STORED DATA below:

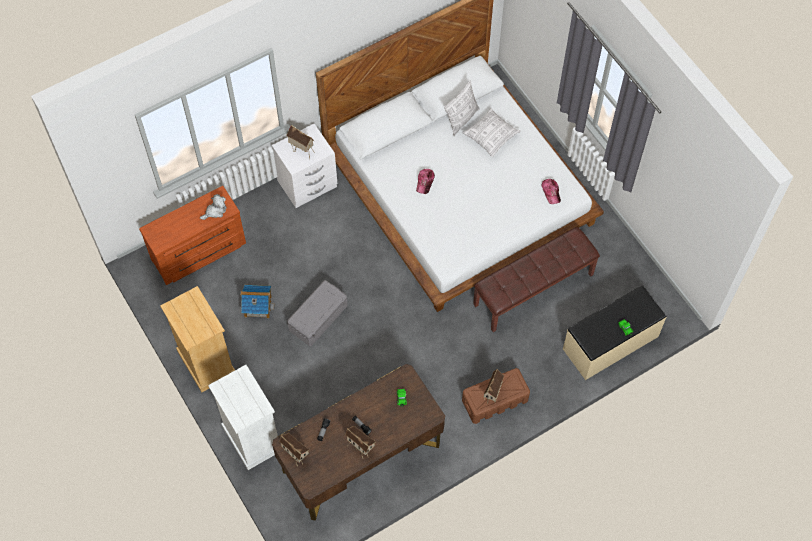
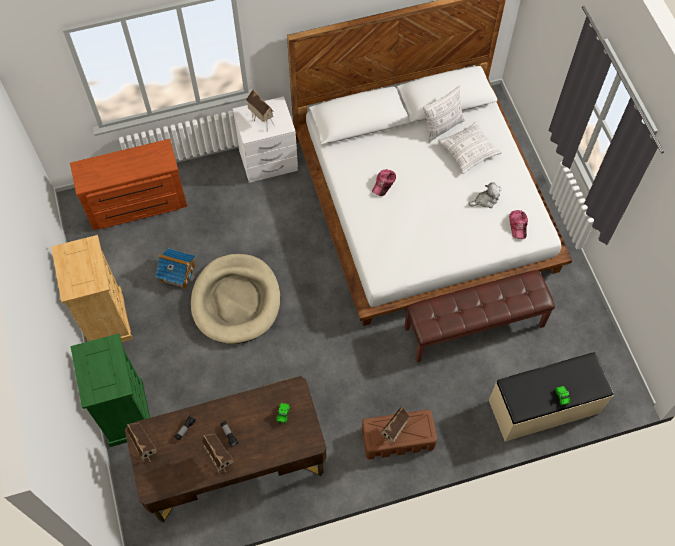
camera: 15 degrees right, 0 degrees up
plush toy [200,194,227,220] -> plush toy moved to [469,183,502,208]
white dresser [208,365,278,470] -> green dresser [70,333,150,447]
grey storage box [287,280,348,346] -> beige dog bed [191,254,280,344]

End of STORED DATA.

- TASK DESCRIPTION
All lines from the one with "plush toy [200,194,227,220]" through the end of the data must be repeated exactly, and nothing else may be repeated.

- SOLUTION TO THIS EXERCISE
plush toy [200,194,227,220] -> plush toy moved to [469,183,502,208]
white dresser [208,365,278,470] -> green dresser [70,333,150,447]
grey storage box [287,280,348,346] -> beige dog bed [191,254,280,344]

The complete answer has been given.